Fishing is favored between dawn and lunchtime this week, especially as the June 23 and 29 weather systems approach. Solstice occurs on June 21 at 1:16 p.m. (EDT). The sun traditionally enters the sign of Cancer at the same time.
Before sunrise, find a taste of autumn as the Pleiades and Taurus lead Orion out of the east. In the north, the Big Dipper lies against the horizon. Due south, the gangly formation of Sculptor lies between Fornax and Piscis Austrinus. In the west, summer’s Cygnus and Aquila dip towards the tree line.
Weather patterns

The June 23 high-pressure system is typically mild, and it is often followed by some of the sunniest and driest days of all the year. Cooler conditions in the 70s or even the 60s are most likely to occur on June 23-24, as the front arrives, but then the afternoons usually warm to the 80s or 90s.
The final weather system of the month is almost always followed by the Corn Tassel Rains, a two-week period of intermittent precipitation that accompanies the Dog Days of middle summer.

Daybook

June 20: Rugosa roses are coming in, accompanied by black-eyed Susans, wild petunias and hobblebush. Staghorns have pushed out on the sumacs. Cattails are almost fully developed throughout the country.

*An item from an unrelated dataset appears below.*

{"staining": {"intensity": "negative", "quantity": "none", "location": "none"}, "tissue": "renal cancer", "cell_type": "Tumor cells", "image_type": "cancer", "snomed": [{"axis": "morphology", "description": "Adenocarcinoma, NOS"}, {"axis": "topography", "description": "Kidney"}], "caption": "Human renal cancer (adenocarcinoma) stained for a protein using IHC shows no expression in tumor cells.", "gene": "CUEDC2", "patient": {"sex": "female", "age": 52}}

June 21: When raspberries are sweet, then oaks, Osage orange and black walnut trees have set their fruit, long seedpods have formed on the locust trees and the first black walnuts fall to the ground.

June 22: In the longest days, this year’s ducklings and goslings reach adult size. Two out of three parsnips, angelicas and hemlocks are going to seed. Some multiflora roses and Japanese honeysuckles are dropping petals. But wingstem and tall coneflower stalks are five feet high.

Virginia creeper is flowering. Canadian thistles and nodding thistles are at their best. Blackberries have set fruit. The first trumpet vines sport bright red-orange trumpets, and the first Deptford pink and first great mullein have come into bloom.

June 23: The moon’s entry into its final quarter today augurs well for sun and calm meteorological conditions.

June 24: The darkening moon is especially favorable for detasseling corn, beginning the winter wheat harvest, completing the first cut of alfalfa and starting the second cut.

June 25: In city and country gardens, oakleaf and Endless Summer hydrangeas, hollyhocks, mallow, Asiatic lilies, Oriental and day lilies enter full bloom; Russian sage, mid-season hostas, bee balm and gayfeather come into early bloom. The rose of Sharon and the phlox are getting ready to flower. Summer blueberries are being picked along the Great Lakes, and cornfields start tasseling in the nation’s midsection.

June 26: Today is the first day of middle summer, the most stable season of the year. This season contains three to five fronts and lasts from late June through the first week of August. Average temperatures are the highest of the year during most of the period; they start to fall on July 28.